I don’t know Andrew…I don’t believe that this IGRS standard will go anywhere. It is not “Who controls the standards controls the widgets”, as you have suggested, but rather “Who controls the brand-name, controls the profit. Who controls the profit controls the standards. Who controls the standards controls the widgets.” And Chinese companies really suck at controlling brand-names.
Sure, Chinese companies will be much more active in the standards-setting bodies. But those groups are always dominated by the big BRAND players. And the brand players (IBM, Intel, AMD, Sony, HP, you name it) have a lot more resources than Chinese companies. For example… ever notice that Intel makes motherboards? They probably 100% sub-contract this out nowadays I imagine. But as late as 1997, they maintained enough motherboard manufacturing capabilities in Puerto Rico and Malaysia to manufacture about 50% of the world’s motherboard market demand. Why did Intel have this spare manufacturing capability for a low-margin component? Because if they needed to, they could flood the market with Pentium CPU boards – complete with their chip-sets, their IP, their CPU – to ensure that Pentium would be the preferred standard instead of AMD.
According to the EE article, and your post, China may be getting somewhere in the standards war because this new standard has domestic popular support. That article in EE times is talking about a technology that has almost no useful installed support. Say it’s installed in PCs and TVs. But currently these two widgets don’t talk to each other and there is not a lot of consumer need for them to talk to each other. Cell phones and computers sometimes talk to each other, and there much consumer demand for that either. Furthermore, it seems that this “standard” is really just a software application that multiple companies have adopted. Not a complex network-layer solution. In short, it’s cheap. Which is good. But the functions are easy to reproduce. For pocket change costs, Sony or Samsung or even BenQ (companies which manufacture phones, TVs, PCs, and home audio equipment) could make the same thing and give it away to Nokia / Motorola / Apple for free. No royalties. End of story.

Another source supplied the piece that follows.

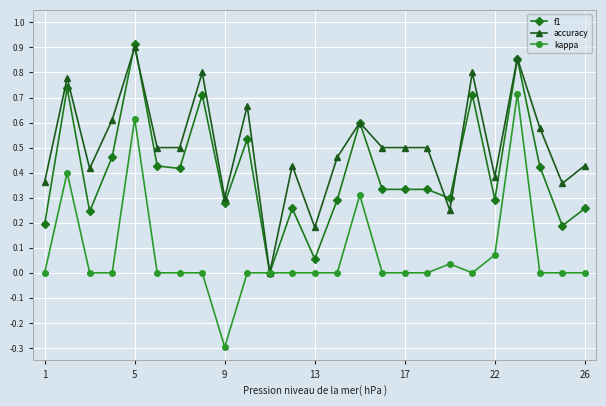

Does the chart display data point markers on the line(s)?

Yes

Well…almost end of story. There is the possibility that Samsung (for example) would adopt the Chinese standard as part of forming a deeper relationship with a supplier. There is the possibility (certainty) the Microsoft will support a standard it likes, and there will be a big War of the Standards. And in such a war, the Chinese standard may sneak on through to acceptance.. Or it may happen that a lot of tech geeks like using the Chinese software (it is an application, so I assume it can be directly used). They then think up some cool, easy things to do with the technology that inspires some companies to make products for this group of market innovators / early adopters. Anyway, it could become popular. But one thing is for sure, it will not become popular based on Chinese consumer adoption.
And will the West be expected to respect those intellectual property rights?
InfERSSSSWoG doesn't sound good to you? :^)
Whomever have the biggest market will determine the standard(s) because with money rolling in, they can engineered a new and an improved version. Just look at MS's OS. The world is rapidly changing everyday. There is no longer a sure best anymore.
Q
When a consortium of Western companies creates a standard that requires the licensing of a pool of patents, giving the companies who created the standard a permanent advantage, for some reason no one uses the term "protectionist". When the Chinese try to play the same game, suddenly the word "protectionist" is used.
Early Chinese attempts failed because they were new to the game, but they'll get better.